A "puncture and pull" method of biting seemed most apparent to Abler, where the dinosaur's teeth acted as pegs that more or less held the victim. Also, due to the non-articulating surface of the teeth, he hypothesized that tyrannosaurs did not chew their food but swallowed it whole.

Abler cites a study of the Indonesian Komodo dragon (Varanus komodoensis), whose teeth are similar in shape to those of tyrannosaurs. Ciofi's study has led the paleontologist James O. Farlow to suggest a positive comparison between the two animals. Since the Komodo dragon sometimes hunts by biting its prey and then waiting for it to die through an infection of the wound, why wouldn't this be possible in tyrannosaurs?

[People bitten by a Komodo dragon more frequently die from sepsis than from the damage inflicted by the wound itself. -- Ed]

Abler adds that with tightly closed lips, tyrannosaur teeth may have pierced their own gums, which would then have bled and nourished the septic dental bacteria. This would have provided perfect conditions for poisoning future prey.

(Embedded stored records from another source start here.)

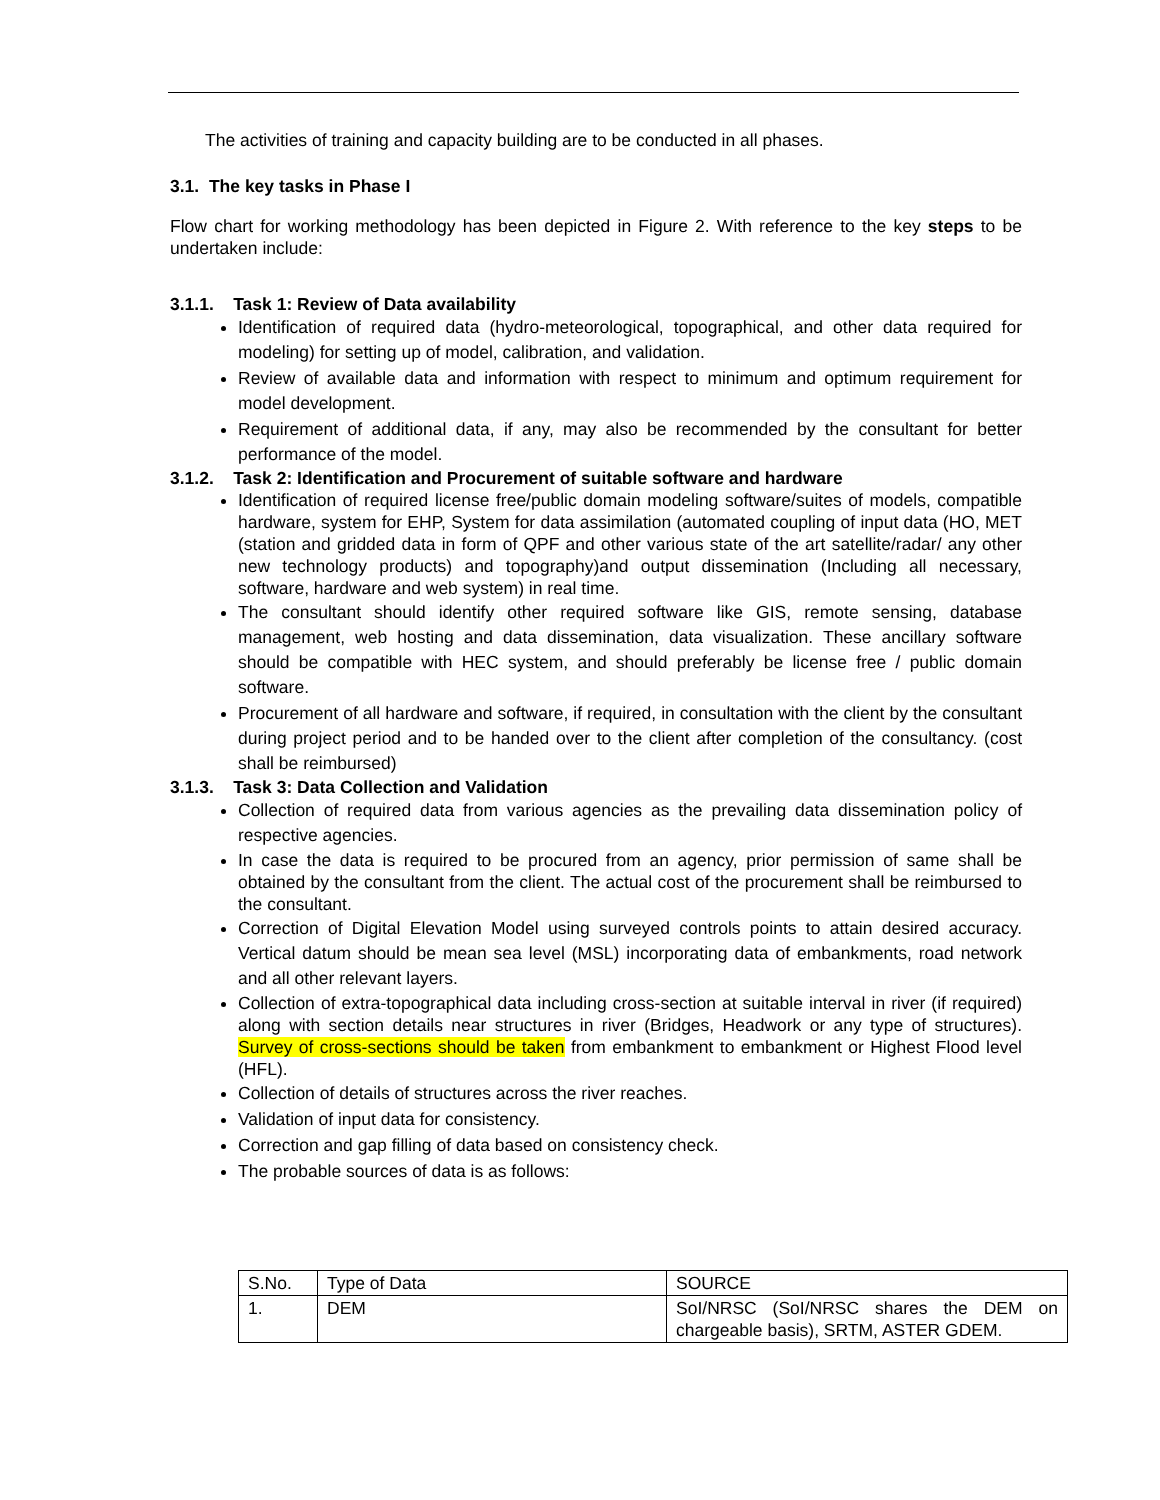The activities of training and capacity building are to be conducted in all phases.
3.1. The key tasks in Phase I
Flow chart for working methodology has been depicted in Figure 2. With reference to the key steps to be undertaken include:
3.1.1. Task 1: Review of Data availability
Identification of required data (hydro-meteorological, topographical, and other data required for modeling) for setting up of model, calibration, and validation.
Review of available data and information with respect to minimum and optimum requirement for model development.
Requirement of additional data, if any, may also be recommended by the consultant for better performance of the model.
3.1.2. Task 2: Identification and Procurement of suitable software and hardware
Identification of required license free/public domain modeling software/suites of models, compatible hardware, system for EHP, System for data assimilation (automated coupling of input data (HO, MET (station and gridded data in form of QPF and other various state of the art satellite/radar/ any other new technology products) and topography)and output dissemination (Including all necessary, software, hardware and web system) in real time.
The consultant should identify other required software like GIS, remote sensing, database management, web hosting and data dissemination, data visualization. These ancillary software should be compatible with HEC system, and should preferably be license free / public domain software.
Procurement of all hardware and software, if required, in consultation with the client by the consultant during project period and to be handed over to the client after completion of the consultancy. (cost shall be reimbursed)
3.1.3. Task 3: Data Collection and Validation
Collection of required data from various agencies as the prevailing data dissemination policy of respective agencies.
In case the data is required to be procured from an agency, prior permission of same shall be obtained by the consultant from the client. The actual cost of the procurement shall be reimbursed to the consultant.
Correction of Digital Elevation Model using surveyed controls points to attain desired accuracy. Vertical datum should be mean sea level (MSL) incorporating data of embankments, road network and all other relevant layers.
Collection of extra-topographical data including cross-section at suitable interval in river (if required) along with section details near structures in river (Bridges, Headwork or any type of structures). Survey of cross-sections should be taken from embankment to embankment or Highest Flood level (HFL).
Collection of details of structures across the river reaches.
Validation of input data for consistency.
Correction and gap filling of data based on consistency check.
The probable sources of data is as follows:
| S.No. | Type of Data | SOURCE |
| 1. | DEM | SoI/NRSC (SoI/NRSC shares the DEM on chargeable basis), SRTM, ASTER GDEM. |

With an interest in form and movement of the vertebrate animal -- and particularly how these are expressed in the T. rex -- paleontologist Gregory Erickson delves deeply into the predator/scavenger theories associated with this animal, taking a somewhat different tack than Abler, whose study is also presented in the same issue of Scientific American.

Not being one who is satisfied with the idea that function follows form, Erickson includes himself in the "new breed of scientists" known as paleobiologists (Just as the Samasaurus rex is a "paleoethnoherpetologist) . These scientists take the seemingly hard route in searching for explanations for movement not related exclusively to the animal's anatomy.

For this new breed of scientist, clues can be found in sites where groups of dinosaur fossils are found together, in bite marks on bones, and surprisingly -- in coprolites (dino dung)! Using data from the early Tyrannosaurus along with others with similar life styles, such as Albertosaurus, Gorgosaurus and Daspletosaurus, greatly helps the investigation.

When small congregations of T. rex were found together in a site, as was the case in the Hell Creek Formation in eastern Montana, scientists wondered about possible group dynamics of these creatures. Then when a group of albertosaur specimens, presumed comparable to tyrannosaurs in social behavior, were recently rediscovered, they knew they would have a chance to do a more in-depth study.

Paleontologist Philip J. Currie and other scientists from the Royal Tyrrell Museum of Palaeontology dove into the examination and came up with some exciting results. Their conclusions refuted the scavenging theory when they found no evidence that the animals had congregated to take advantage of a mud-hole-stranded, or otherwise trapped, herbivore.

Instead, Currie hypothesized, the albertosaurs were most likely a family group that had been killed in some sort of natural disaster. This kind of information has helped to lay the groundwork for determining social behavior of tyrannosaurs as well.

Another study by Currie and Tanke discusses bite marks made by fighting between theropods, including T. rex. The dinosaurs would have bitten each other, with heads at the same level, using the sides of their mouths rather than attacking from the front.

Bite marks discovered on a pelvis of an adult Triceratops identified by Erickson in 1992 became the "first definitive bite marks from a T. rex". Erickson describes the dinosaurs' method of eating as the "puncture and pull" technique, as does Abler, but does not think food was swallowed whole.

In testimony to this he cites a recently discovered 44 cm long coprolite, presumed to be from a T. rex, containing a large amount of chewed and digested bone.

This same behavior is seen in T. rex's relationship with a common herbivore of the Cretaceous. T. rex bite marks found in an Edmontosaurus bone bed testify to the theropod's scavenging behavior, while its predaceous bite marks can also be found on the healed-over tail vertebrae of an Edmontosaurus that escaped attack. The debate continues.